Thursday, January 31, 2008

cacti, cactid -> spine; nanobsd

Hmm, been a while since I upgraded my cacti & cactid ports on my FreeBSD machines, and found that the cactid has been renamed to spine. Yay. Took me a while to notice that the smoke-ping-like Advanced Ping wasn't working with ICMP and even longer to remember why and how to fix it. Had to chmod the spine exec to 4555 (setuid, and yes it's evil) so that it would have the necessary permission to open the socket(s) to send ICMP. Maybe I will remember to check here when the port is renamed again and save myself some time!

I've also been working on a fresh nanobsd build for my Soekris SBCs, and I can't thank Bruce Mah enough for his help earlier last year when I was having some build issues. I had it working after consulting with him last year, but have had many other irons in the fire since then and am just now getting back into this particular project. Ultimately, I want to replace my power-sucking FreeBSD-based firewall with this 12v DC, CF-based storage Soekris board. I will get around to a more detailed post in a few days, I hope.

Wednesday, January 30, 2008

Radio Net Etiquette

Just a little vent for today. I had recently slipped out of the habit of checking into the NI4CE NTS net each evening at 20:30 local time, but now that I am getting back into the habit, I am finding the same irritation that caused me to lose interest before. Other operators who key up their mic and start transmitting non-stop to Net Control without first dropping to see if they are the only station to key up. There are a couple folks in particular who do this incessantly and I figure it's because they don't know any better, and who am I to call them out? It's not like there is some law or regulation that states that they must unkey and verify that they aren't unnecessarily doubling with another station, but you'd think that after hearing so many other stations exercise the same good practice that these folks would attempt to do the same. Alas, they are oblivious and continue forward.

I really peaked last night when a piece of traffic was destined for my city and I was ready to take the traffic. As soon as Net Control called for my county and cleared the repeater, I keyed up and said "Net Control", then unkeyed as usual (for me, anyway) to ensure that I wasn't violating someone else's prior transmission, and as usual one of these one-shot bandits completed their entire check-in and was able to take the traffic. Totally ticked me off, especially because we get so little traffic anymore and it's difficult to keep skills sharp when traffic is so light. Bah.

Friday, January 25, 2008

DD-WRT and IPv6

Yesterday, I took what I thought was a step forward for a long-ignored Linksys WRT54G v3.0 (SN: CDF80E553386) and upgraded from v23 SP2 to v24 RC 6.2, but what a mistake (for me, anyway). I lost IPv6 functionality and that was a killer for me. So, I spent the next couple of hours working backwards through various releases, trying to restore IPv6 functionality. Here's a breakdown:

No IPv6 Support:
DD-WRT v24 RC-6 (01/02/08) std
(SVN revision 8743)

DD-WRT v24 RC-6 (01/02/08) std
(SVN revision 8743)
(this is really the "generic_nokaid" version)
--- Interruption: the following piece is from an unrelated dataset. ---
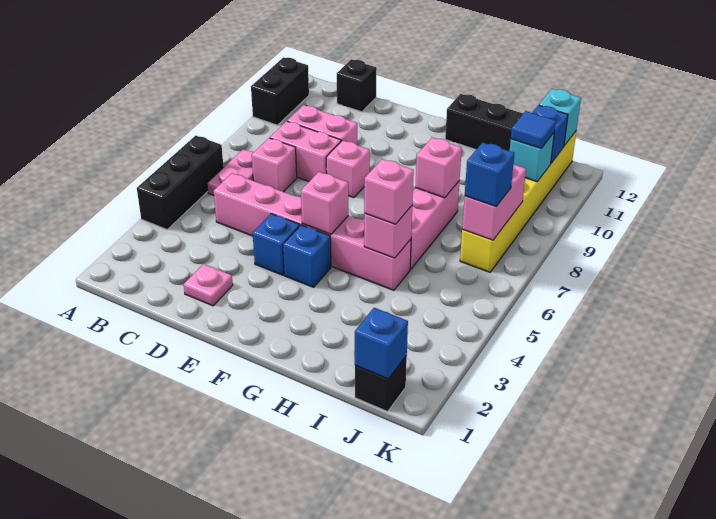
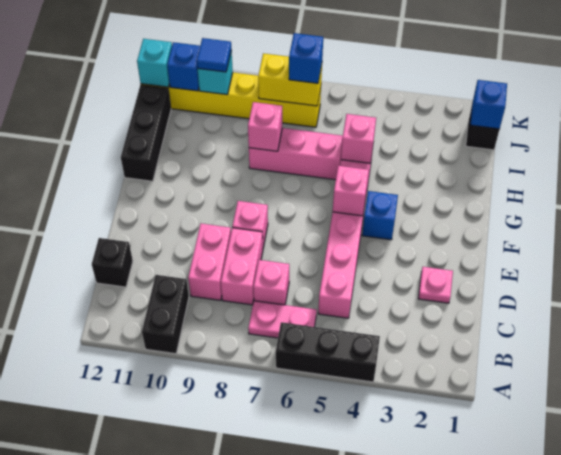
black 1x2 brick [251,57,309,125] -> black 1x2 brick turned to [142,275,189,354]
blue 1x1 brick [253,214,300,275] -> none
pink 1x1 brick [364,159,414,224] -> none
pink 1x2 brick [462,164,526,240] -> yellow 1x2 brick [258,53,322,106]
DD-WRT v23 SP3 (12/21/06) std
(SVN revision 5366)
(what's up with the snowflakes?)


IPv6 support restored with the above version, sans kaid, noted below:
DD-WRT v23 SP3 (12/21/06) std
(SVN revision 5366)
(this is really the "nokaid" version)


So, I don't really understand why the versions report themselves to be the same from the browser console, even though they are using a different feature set (if that's the right term). Speaking in terms of feature set, a system like Cisco uses in their IOS would be useful to distinguish between the versions. It's great that the firmware file name is different, but from the web interface, you don't really know which feature set you are using (std, std_nokaid, generic, etc.). Oh well.

For those interested, here are the commands I used to enable IPv6 in the WRT54G using the above firmware (v23 SP3 std nokaid from 2006-12-21). You can set this up for boot-time configuration by navigating to "Administration" -> "Commands", entering the two below commands into the text box, and then click on "Save Startup" button.

(watch for word-wrap on these two commands)
ip -6 addr add 2001:4830:2502:8001::a00:3/64 dev br0
ip -6 route add default via 2001:4830:2502:8001::1 dev br0

Not to bash Linux at this point, but I sure do *LOVE* the way all of the IPv6 configuration in FreeBSD has been integrated into the usual tools (ifconfig, netstat, etc.).